In the piece on the 1928 Thames flood, please translate this sentence into French: "Incredibly, the newly completed Whistler mural in the Tate Restaurant remained undamaged although it too had been completely submerged."
━━━━━ Page extract
Sweet Thames, run softly

Callow, William, 1812-1908; The Rialto Bridge, Venice

(William Callow, Rialto Bridge, Venice. Photo credit: Williamson Art Gallery and Museum, Birkenhead)

Sunday. Slower breakfast, slower survey of the morning’s paper, just to see how hugely 2018 is improving on the previous year. Alas, alas. There seem to be remarkable numbers of people that our rich, highly developed democracy is failing in its basic duty of care. Taking in, among others, the very young, the very old, the poor, the sick, the mentally unwell, the homeless and, oh, women, we appear to be looking at the larger part of the population. Clearly, I must have miscalculated. Then a glance at the foreign news prompts the reflection that, were someone to announce in my hearing that he was a stable genius, I would be simultaneously checking the exits, counting the spoons and making very sure that I didn’t turn my back on him. But again, others clearly take a different view.

Still on the subject of floods and deluges. . . Ninety years ago, I was reading just recently, in the early hours of 7 January 1928, the River Thames flooded, as a result of a storm in the North Sea, which ‘created a tidal surge that raised the waters of the river to their highest recorded level.’[1]

‘As the river wall opposite Tate Britain collapsed the water surged across the road flooding the nine lower ground floor galleries and the basement.’ As for the artworks stored there, 18 were ‘damaged beyond repair, 226 oil paintings were badly damaged and a further 67 slightly damaged. The J. M. W. Turner works on paper stored in the basement were saturated and covered in mud although fortunately their colours hadn’t run. Incredibly, the newly completed Whistler mural in the Tate Restaurant remained undamaged although it too had been completely submerged.’
http://www.tate.org.uk/context-comment/blogs/day-thames-broke-its-banks-and-flooded-tate-britain

Tate Britain after flood of 1928

© Tate Archive, 2003

Thomas Dilworth mentions that Jim Ede (H. S. Ede), then assistant curator at the Tate—subsequently an early biographer of Henri Gaudier-Brzeska and founder of the wonderful Kettle’s Yard in Cambridge—was keeping some of David Jones’s watercolours in that basement, as well as the drawings and watercolours by Turner. They were ‘submerged but kept dry by ark-tight carpentry of a set of cabinets.’ Jones, he adds, ‘appreciated the feat of carpentry as only a poor carpenter can.’

In this context, Dilworth also discusses Jones’s commission for The Chester Play of the Deluge—‘one of the great illustrated books but not as printed in 1927’—asserting that Jones ‘cannot have worked on these engravings for half a year without associating the biblical flood with the Thames flood’—but he then gives the date of the flood as January 1926, which I take to be a simple error.[2]

The Golden Cockerel Press edition appeared in 1927 but it was 1977 before Clover Hill Editions ‘for the first time printed Jones’s wood engravings with the care they should have received (and did not) in the Golden Cockerel edition of 50 years earlier.’[3]

david-jones-animals-going-to-the-ark

(David Jones, engraving number 5, ‘Animals going into the Ark’, via https://chesterculture.wordpress.com/ )
━━━━━━━━━━
━━━━━ Collected data
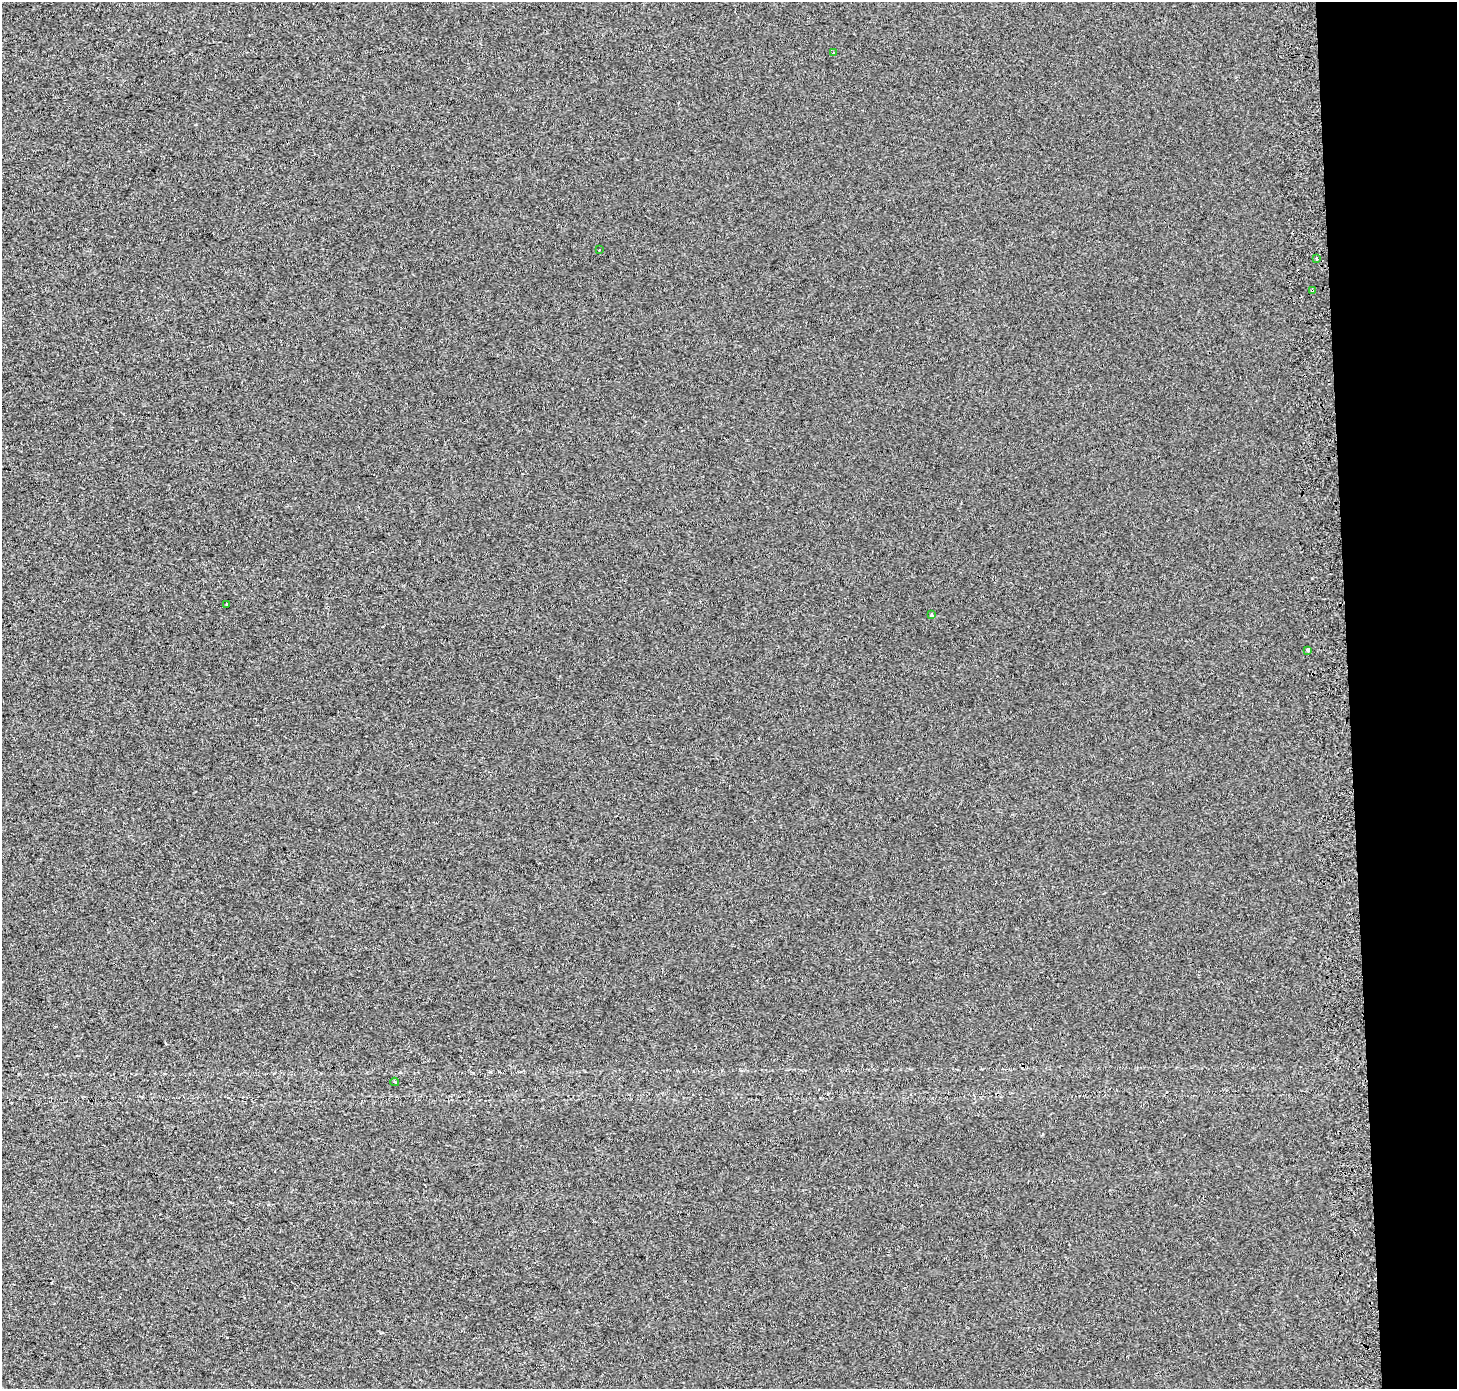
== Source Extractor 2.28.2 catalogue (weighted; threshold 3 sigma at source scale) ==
━━━━━━━━━━
# Reply to the task:
Chose incroyable, la fresque de Whistler récemment achevée dans le restaurant de la Tate est restée intacte, bien qu'elle aussi ait été entièrement submergée.